Considérant les institutions britanniques, les compétences prises à l'Union européenne représentent une opportunité pour Theresa May, notamment vis-à-vis de l'Écosse. Son discours et le livre blanc affirment clairement que la disparition de l'échelon européen de souveraineté devra permettre de redistribuer certaines compétences entre les différentes parties de l'" Union " que constitue le Royaume-Uni (point 3, " strengthening the Union "). En insistant sur l'Union britannique et la volonté du gouvernement de garantir l'absence de barrière pour les citoyens et pour les entreprises entre les différentes composantes du Royaume-Uni, Theresa May remplace l'Union européenne par une Union britannique réaffirmée. Elle compte sur le partage du gâteau que représentent les compétences européennes pour rendre le Brexit acceptable aux yeux de ceux qui n'en voulaient pas. Ce pari est périlleux : il est probable que Londres cherche à accaparer les anciennes compétences de Bruxelles, trop stratégiques.

Theresa May devra donc rendre le Brexit acceptable, pour les partis, l'opinion publique et les institutions qui composent le Royaume-Uni. Ces tractations seront autant de handicaps pour les négociateurs britanniques, qui ne concernent pas et ne sont pas censées affecter directement les négociateurs européens.

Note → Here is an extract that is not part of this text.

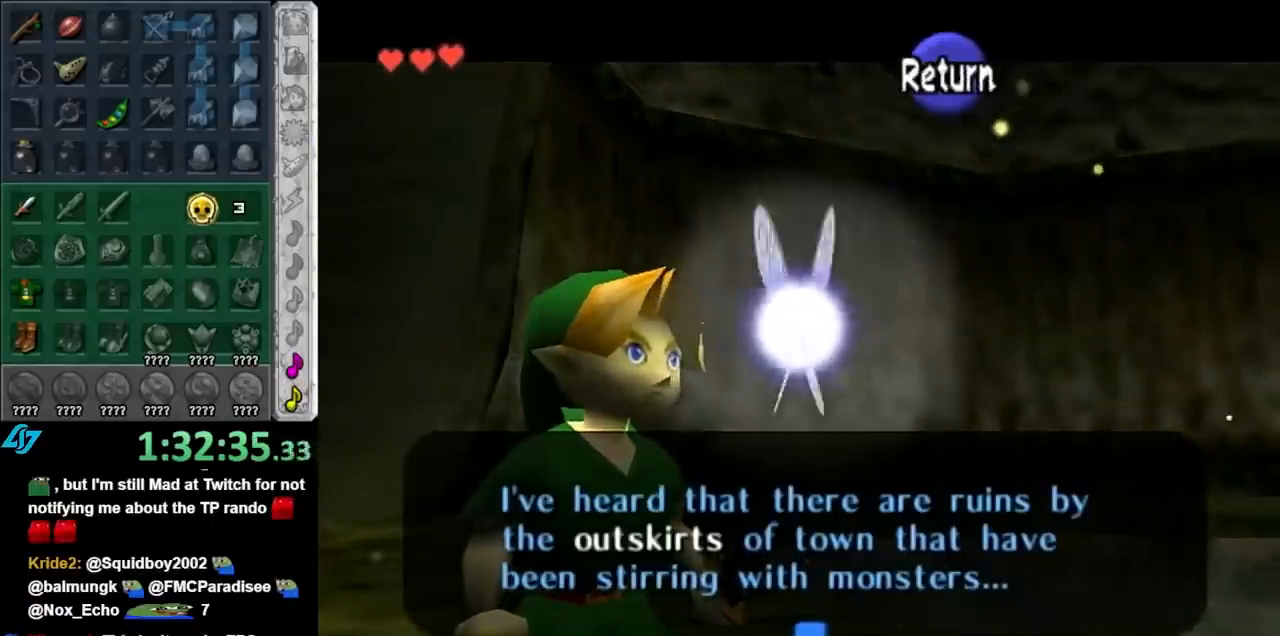
{"buttons": [], "left_stick": "center", "right_stick": "center", "events": []}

3. En contradiction avec son mandat populiste, Theresa May cherchera un Brexit aussi indolore que possible pour le Royaume-Uni

Sur le plan normatif et sur le plan économique, la recherche d'un Brexit viable pour le Royaume-Uni va obliger les négociateurs britanniques à manœuvrer dans un espace et dans un délai - réduits - laissés par le mandat impératif et populiste issu du vote du 23 juin 2016.

La sécurisation des situations juridiques et la simplicité de la transition post-Brexit sont considérées comme un objectif majeur des négociations à venir, et font l'objet du premier point développé dans le livre blanc (" providing certainty and clarity ") et du point 12 (" delivering a smooth, orderly exit from the EU "). Une règle simple est énoncée : sauf exception, les normes en vigueur avant le Brexit continueront de s'appliquer après le Brexit. Concrètement, le livre blanc s'engage sur une intégration totale de l'acquis européen dans le droit interne britannique - dans un premier temps, ensuite chaque ministère choisira ce qu'il garde et ce qu'il supprime - y compris les interprétations de ce droit faites par la CJUE. Cette décision permettra d'éviter un vide juridique majeur au jour de la sortie de l'Union et de maintenir une continuité juridique, lissant ainsi les éventuels effets négatifs du Brexit. Cette position, nécessaire à la viabilité du Brexit, en atténuera la portée symbolique. Elle pourrait être vue comme contradictoire avec le mandat impératif relatif à l'indépendance juridique et politique du Royaume-Uni et des débats politiques émergeront sans doute sur l'opportunité de l'abandon de certains textes européens. Les États membres, tout en ayant intérêt à ce que le niveau de norme européen diffuse le plus largement possible dans le monde, devront rester étrangers à ce point de négociation, interne au Royaume-Uni. Les Etats membres seront potentiellement confrontés à une démarche britannique consistant à reproduire hors Union les avantages qui leur avaient été concédés dans l'Union par le jeu des " opt in/opt out ". La revue des compétences pourra constituer une base solide pour cette démarche. Le risque pour l'Union européenne sera d'être entraînée dans des concessions successives au nom d'une démarche pragmatique et réaliste. Et ce, au détriment d'une approche globale permettant de bien établir que le statut hors Union est nécessairement moins favorable que l'appartenance à l'Union européenne.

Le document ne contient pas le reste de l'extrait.